News

The Wolves bites the bullet in fair coffee

14 May 2018

PR support WAKEcUPCALL Fairfood for good income for coffee farmers

Together with coffee-loving Netherlands, NGO Fairfood is calling on coffee brands to wake up on Thursday, May 17. Twenty million small-scale coffee farmers in Africa, Latin America and Asia? grow seventy percent of our coffee. They live below the poverty line of less than $1.90 a day. It’s time for fair coffee! The Wolves urges coffee lovers to share their support online at www.wakecupcall.nl or with #WAKEcUPCALL. The Amsterdam-based public relations and communications agency is betting on media coverage and influencers to boost the wave movement.

Coffee lover wants change
In the Netherlands, we drink 30 million cups of coffee a day. And if it’s up to the coffee drinker, those cups will be poverty-free. Almost half of Dutch coffee drinkers (44%) are prepared to pay more for this. It is up to the coffee brands to guarantee the coffee farmer an honest price, according to 8 out of 10 Dutch people. If they don’t, there is a chance that they will switch: 41% would trade in their trusted coffee brand for a fairer one. This is evident from a representative opinion poll carried out by the research bureau Motivaction on behalf of Fairfood.

Waking up coffee brands
Fairfood is using various media channels and influencers to make the support of coffee-loving Dutch for poverty-free coffee visible. For example, a video will appear in which coffee drinkers are filmed with a candid camera while being woken up, and specialty coffee brands and conscious baristas have been mobilized in advance. They are giving their supporters a #WAKEcUPCALL through their own social media channels and in their coffee shops with promotional materials.

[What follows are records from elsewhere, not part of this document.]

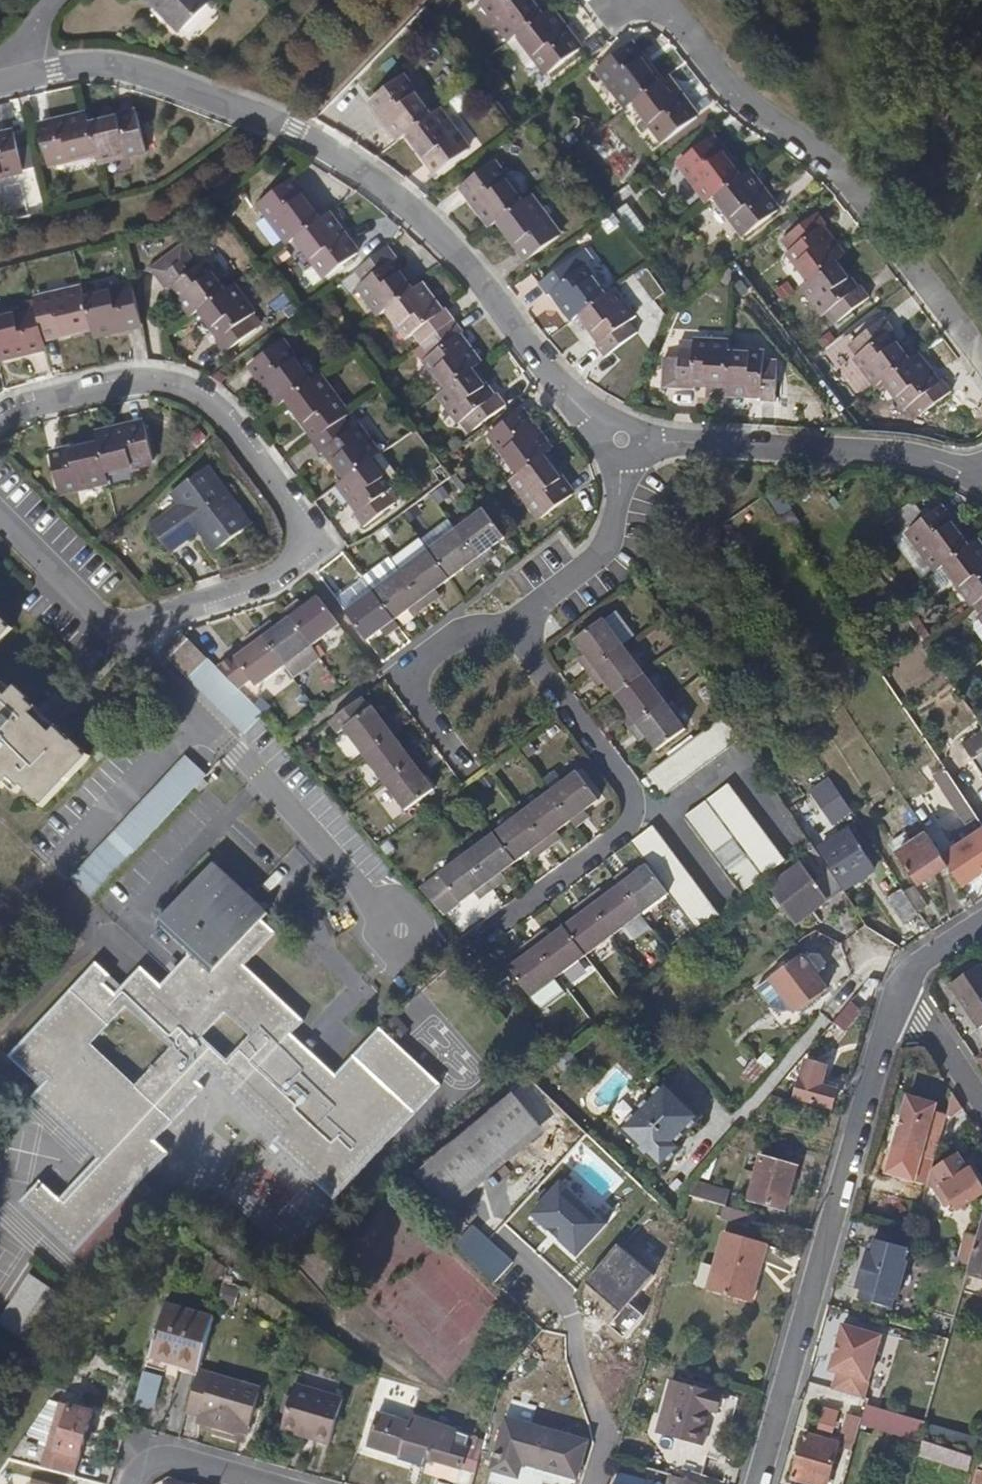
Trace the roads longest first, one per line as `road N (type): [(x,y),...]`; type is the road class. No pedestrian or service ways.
road 1 (residential): [(0,86),(73,66),(158,76),(331,149),(463,256),(571,399),(622,439)]
road 2 (residential): [(0,421),(145,385),(206,408),(310,535),(288,574),(183,616),(136,650)]
road 3 (residential): [(895,1005),(758,1483)]
road 4 (residential): [(656,0),(715,83),(838,162),(981,353)]
road 5 (residential): [(524,625),(527,656),(639,795),(635,820),(474,941)]
road 6 (residential): [(136,650),(397,932)]
road 7 (residential): [(622,439),(908,457),(981,472)]
road 8 (residential): [(467,769),(403,678),(461,634),(524,625)]
road 9 (residential): [(622,439),(623,475),(608,541),(523,614),(524,625)]
road 10 (residential): [(0,507),(136,650)]
road 11 (residential): [(135,1483),(151,1462),(166,1460),(265,1483)]
road 12 (residential): [(981,1094),(923,1021),(895,1005)]
road 13 (residential): [(981,924),(928,960),(895,1005)]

Blockchain coffee on the move
In addition to the campaign, Fairfood is involved in a large-scale coffee-on-the-blockchain project. Together with ID Coffees, the NGO is bringing blockchain coffee from Colombia to the Netherlands. The parties are making the journey of coffee fully transparent by logging each step with blockchain technology. In this way, consumers can see, among other things, how much the farmers behind that coffee have earned. Last year, Fairfood did the same with coconuts from Indonesia, making them the first party in the Netherlands to sell blockchained food.